- **REQUIRED WORK**: Reproduce every line of each entry below word for word, keeping the original line breaks.

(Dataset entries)
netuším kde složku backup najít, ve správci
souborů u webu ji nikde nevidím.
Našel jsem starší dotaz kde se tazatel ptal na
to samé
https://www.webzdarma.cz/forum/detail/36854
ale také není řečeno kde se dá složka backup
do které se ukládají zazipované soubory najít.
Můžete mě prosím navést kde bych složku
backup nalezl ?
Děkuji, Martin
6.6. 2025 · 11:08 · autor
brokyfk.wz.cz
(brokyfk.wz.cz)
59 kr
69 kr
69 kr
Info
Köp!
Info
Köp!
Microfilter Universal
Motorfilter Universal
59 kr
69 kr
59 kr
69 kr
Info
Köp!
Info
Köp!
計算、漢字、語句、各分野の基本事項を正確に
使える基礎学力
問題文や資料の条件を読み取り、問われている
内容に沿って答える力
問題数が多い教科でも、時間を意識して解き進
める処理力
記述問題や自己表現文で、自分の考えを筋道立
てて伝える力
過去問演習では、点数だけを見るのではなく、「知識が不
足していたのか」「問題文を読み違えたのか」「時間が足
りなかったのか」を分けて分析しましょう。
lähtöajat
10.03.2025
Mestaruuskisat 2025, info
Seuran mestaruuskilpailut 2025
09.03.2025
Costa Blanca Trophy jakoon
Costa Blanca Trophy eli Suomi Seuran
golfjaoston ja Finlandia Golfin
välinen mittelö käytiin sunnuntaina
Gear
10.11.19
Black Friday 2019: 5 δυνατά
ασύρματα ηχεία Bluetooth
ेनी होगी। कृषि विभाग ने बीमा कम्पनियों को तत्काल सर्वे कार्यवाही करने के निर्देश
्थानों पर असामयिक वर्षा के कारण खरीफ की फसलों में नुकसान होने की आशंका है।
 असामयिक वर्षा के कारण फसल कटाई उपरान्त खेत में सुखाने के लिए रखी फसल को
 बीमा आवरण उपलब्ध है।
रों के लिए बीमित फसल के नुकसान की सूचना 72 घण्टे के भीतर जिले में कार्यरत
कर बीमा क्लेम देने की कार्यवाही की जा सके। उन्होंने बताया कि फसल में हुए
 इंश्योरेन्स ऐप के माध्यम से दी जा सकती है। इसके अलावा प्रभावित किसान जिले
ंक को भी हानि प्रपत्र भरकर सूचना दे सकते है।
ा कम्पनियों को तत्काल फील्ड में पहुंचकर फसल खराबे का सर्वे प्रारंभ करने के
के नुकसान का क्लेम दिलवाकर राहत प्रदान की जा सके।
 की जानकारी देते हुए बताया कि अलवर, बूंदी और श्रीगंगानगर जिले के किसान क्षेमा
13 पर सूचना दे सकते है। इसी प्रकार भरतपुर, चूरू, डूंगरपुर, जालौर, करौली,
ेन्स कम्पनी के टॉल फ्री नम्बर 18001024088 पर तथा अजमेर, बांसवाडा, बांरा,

- **ANSWER TO THIS PROBLEM**:
netuším kde složku backup najít, ve správci
souborů u webu ji nikde nevidím.
Našel jsem starší dotaz kde se tazatel ptal na
to samé
https://www.webzdarma.cz/forum/detail/36854
ale také není řečeno kde se dá složka backup
do které se ukládají zazipované soubory najít.
Můžete mě prosím navést kde bych složku
backup nalezl ?
Děkuji, Martin
6.6. 2025 · 11:08 · autor
brokyfk.wz.cz
(brokyfk.wz.cz)
59 kr
69 kr
69 kr
Info
Köp!
Info
Köp!
Microfilter Universal
Motorfilter Universal
59 kr
69 kr
59 kr
69 kr
Info
Köp!
Info
Köp!
計算、漢字、語句、各分野の基本事項を正確に
使える基礎学力
問題文や資料の条件を読み取り、問われている
内容に沿って答える力
問題数が多い教科でも、時間を意識して解き進
める処理力
記述問題や自己表現文で、自分の考えを筋道立
てて伝える力
過去問演習では、点数だけを見るのではなく、「知識が不
足していたのか」「問題文を読み違えたのか」「時間が足
りなかったのか」を分けて分析しましょう。
lähtöajat
10.03.2025
Mestaruuskisat 2025, info
Seuran mestaruuskilpailut 2025
09.03.2025
Costa Blanca Trophy jakoon
Costa Blanca Trophy eli Suomi Seuran
golfjaoston ja Finlandia Golfin
välinen mittelö käytiin sunnuntaina
Gear
10.11.19
Black Friday 2019: 5 δυνατά
ασύρματα ηχεία Bluetooth
ेनी होगी। कृषि विभाग ने बीमा कम्पनियों को तत्काल सर्वे कार्यवाही करने के निर्देश
्थानों पर असामयिक वर्षा के कारण खरीफ की फसलों में नुकसान होने की आशंका है।
 असामयिक वर्षा के कारण फसल कटाई उपरान्त खेत में सुखाने के लिए रखी फसल को
 बीमा आवरण उपलब्ध है।
रों के लिए बीमित फसल के नुकसान की सूचना 72 घण्टे के भीतर जिले में कार्यरत
कर बीमा क्लेम देने की कार्यवाही की जा सके। उन्होंने बताया कि फसल में हुए
 इंश्योरेन्स ऐप के माध्यम से दी जा सकती है। इसके अलावा प्रभावित किसान जिले
ंक को भी हानि प्रपत्र भरकर सूचना दे सकते है।
ा कम्पनियों को तत्काल फील्ड में पहुंचकर फसल खराबे का सर्वे प्रारंभ करने के
के नुकसान का क्लेम दिलवाकर राहत प्रदान की जा सके।
 की जानकारी देते हुए बताया कि अलवर, बूंदी और श्रीगंगानगर जिले के किसान क्षेमा
13 पर सूचना दे सकते है। इसी प्रकार भरतपुर, चूरू, डूंगरपुर, जालौर, करौली,
ेन्स कम्पनी के टॉल फ्री नम्बर 18001024088 पर तथा अजमेर, बांसवाडा, बांरा,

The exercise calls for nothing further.